Crying out in surprise and pain, Bonnie dropped Sharky to the ground. “What’s got into you?” The dog faced her viciously. From the friendly, docile pet she had known, he became a snarling, ferocious-­looking beast. Seriously ­frightened, Bonnie backed away slowly. The beads of blood on her arm might be evoking some primitive instinct of attack. Dogs were descendants of wolves. With genuine alarm, Bonnie grabbed up the aluminum picnic box and held it in front of her breast for protection.

But Sharky transformed again. With quick, rough barks of furious challenge, he launched himself away from Bonnie into the deep woods toward the hissing noise.

Moments later, Bonnie was riveted by a change in Sharky’s barking. There was an abrupt high yelping, then a cry of acute agony. Bonnie shivered, trying to see the dog through the heavy growth. She stepped out of the grove gingerly. If there was an animal out there that could hurt Sharky, it could hurt her. But she had to know what had happened. The dog could simply have gotten into a patch of burrs, though that wouldn’t account for his erratic conduct earlier.

One careful step after another led Bonnie Taylor along the umbrageous path that went toward the dump. The way was through great mounds of springy leaves, the residue of scores of Yarkie autumns, undisturbed through the years except by occasional deer and the smaller denizens of the woods, raccoons, muskrats and the like.

Bonnie halted to listen. There was only silence now. Even the birds were quiet, she observed. No leaf rustled; there was no hissing sound, no dog noise, no motion anywhere that she could detect.

Then she heard the whimpering, a gasping for breath. It sounded almost human, but it was Sharky, certainly, somewhere near. Bonnie took a determined step in the direction of the soft cries, only to be stopped by the loud hissing. It was like an angry warning, a command for her to stay back.

With all her voice, Bonnie called, “Sharky! Sharky! Here, Sharky!” She bent for a fallen branch. Her mouth tightened with purpose. She would find Captain Johnson’s dog, and she would protect herself against whatever was lurking in the dark copses into which he had disappeared.

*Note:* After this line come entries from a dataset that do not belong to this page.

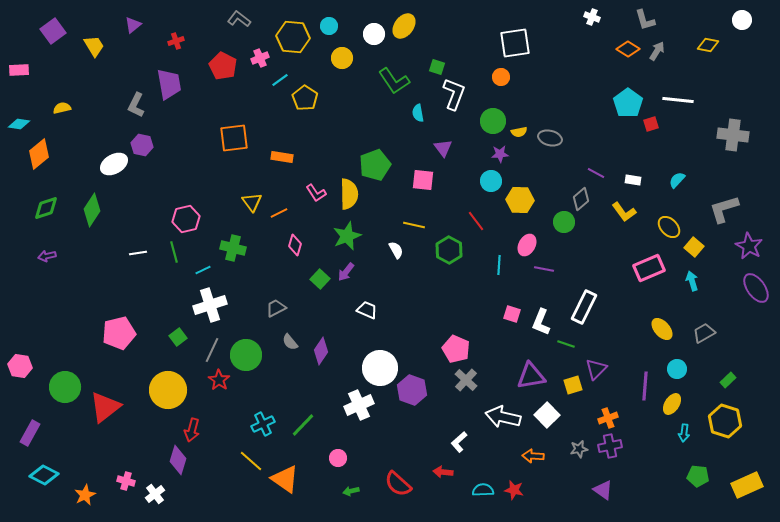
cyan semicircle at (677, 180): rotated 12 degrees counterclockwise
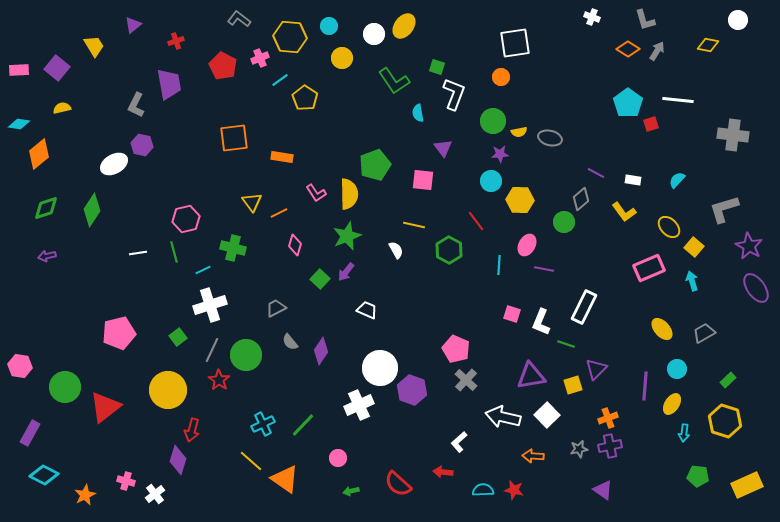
white circle at (742, 20): moved 4 px left
purple square at (53, 31): moved 4 px right, 37 px down; rotated 15 degrees counterclockwise
yellow hexagon at (293, 37): moved 3 px left
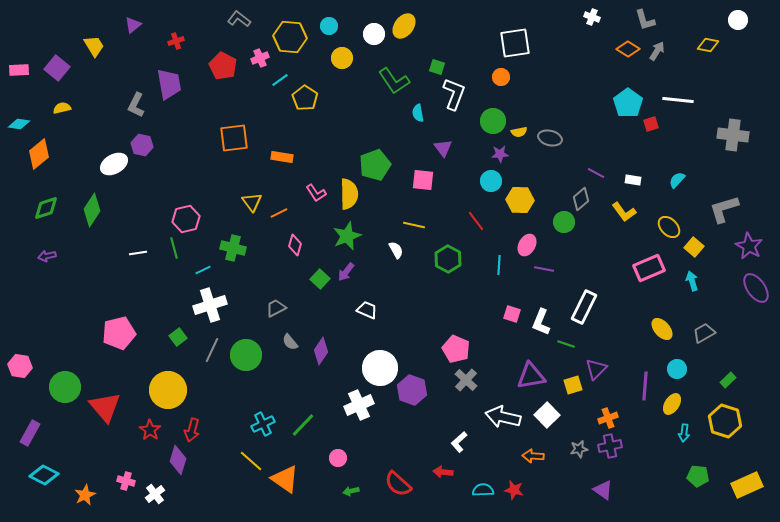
green hexagon at (449, 250): moved 1 px left, 9 px down
green line at (174, 252): moved 4 px up
red star at (219, 380): moved 69 px left, 50 px down
red triangle at (105, 407): rotated 32 degrees counterclockwise
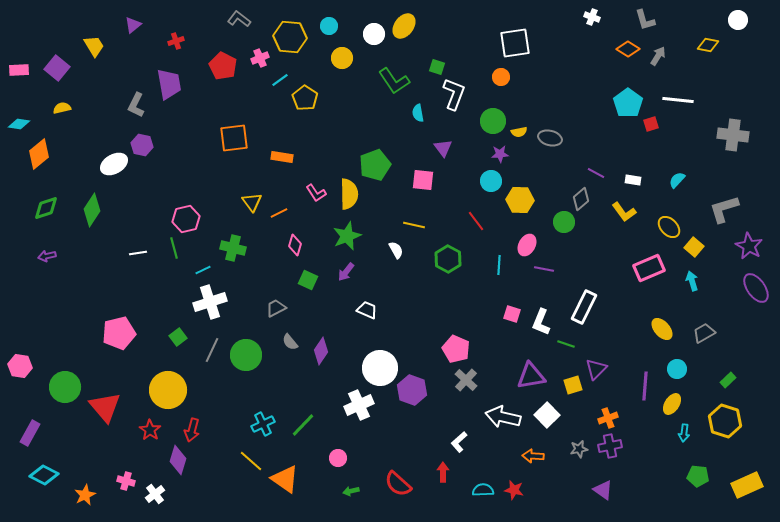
gray arrow at (657, 51): moved 1 px right, 5 px down
green square at (320, 279): moved 12 px left, 1 px down; rotated 18 degrees counterclockwise
white cross at (210, 305): moved 3 px up
red arrow at (443, 472): rotated 84 degrees clockwise
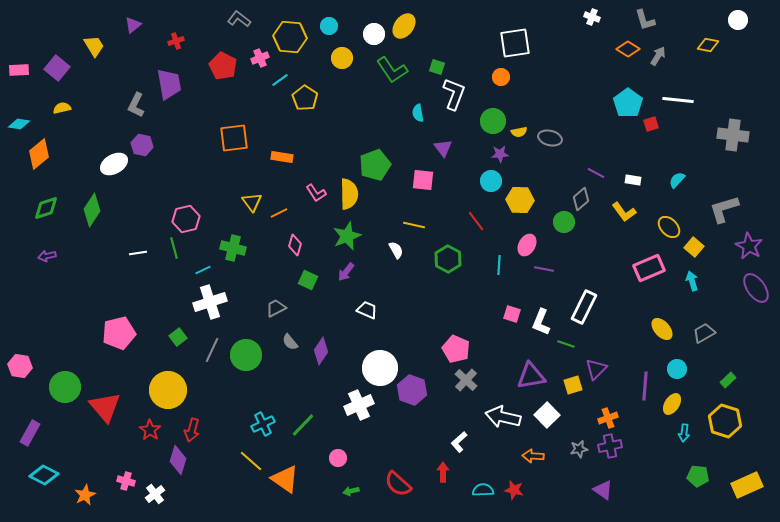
green L-shape at (394, 81): moved 2 px left, 11 px up
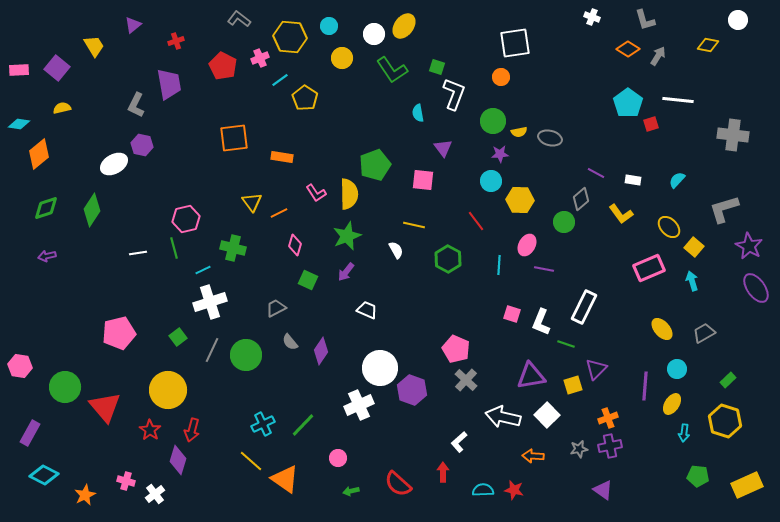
yellow L-shape at (624, 212): moved 3 px left, 2 px down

Moving forward again, Bonnie kept looking about alertly, feeling an idiot, not knowing what kind of danger she should be anticipating, and whether it might come at her from in front, or the sides, or even from above. She swung her branch grimly, as if to show that she was not afraid, though she was quaking inwardly.

Walking alone in the thickening woods, beginning to get a faint smell of the garbage stench, frightened of the mysterious hissing that stopped and started so disturbingly, Bonnie wanted desperately to turn back. She gritted her teeth harder. She’d be damned if she’d show yellow. The strange sibilant sound, she told herself firmly, was obviously just some kind of snake she was unfamiliar with, and Sharky had probably killed it by now.

It was then that Bonnie Taylor stepped sickeningly on the white body almost entirely buried in leaves that were stained crimson with blood. It was obvious that a thrashing battle had taken place. When she knelt to brush the leaves away, she found Sharky lying on his side. The dog’s coat was pocked with fresh blood. His legs were kicking in a palsy of animal pain. In Bonnie’s presence, his whimpering sounds became louder. He looked up at her with a piteous whine for help. Bonnie vomited. The dog had only empty sockets where his eyes had been.